Task requirements -
Copy the text of the entries below word for word, leaving out the pictures.

Records provided -
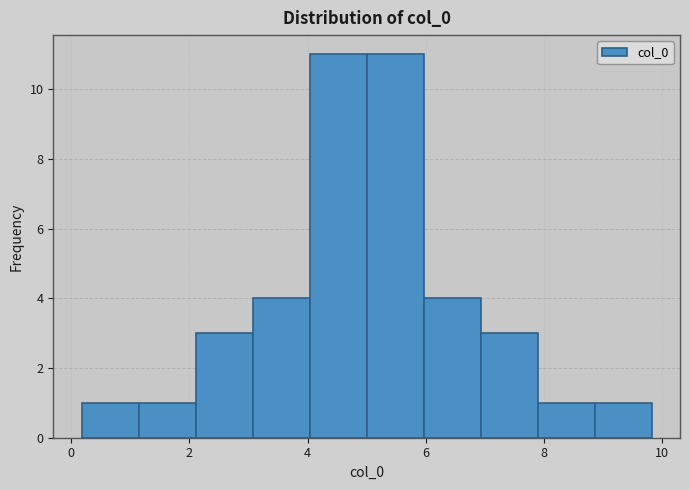

Reading left to right, list every bar in this chart as the range it spans on the x-axis followed by its height. Neither the bar edges nor the heights are printed on the chart, so give them approximately, as read against the axes.

0.2 to 1.2: 1
1.2 to 2.2: 1
2.2 to 3.0: 3
3.0 to 4.0: 4
4.0 to 5.0: 11
5.0 to 6.0: 11
6.0 to 7.0: 4
7.0 to 7.8: 3
7.8 to 8.8: 1
8.8 to 9.8: 1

Result of the exercise -
Reading left to right, list every bar in this chart as the range it spans on the x-axis followed by its height. Neither the bar edges nor the heights are printed on the chart, so give them approximately, as read against the axes.

0.2 to 1.2: 1
1.2 to 2.2: 1
2.2 to 3.0: 3
3.0 to 4.0: 4
4.0 to 5.0: 11
5.0 to 6.0: 11
6.0 to 7.0: 4
7.0 to 7.8: 3
7.8 to 8.8: 1
8.8 to 9.8: 1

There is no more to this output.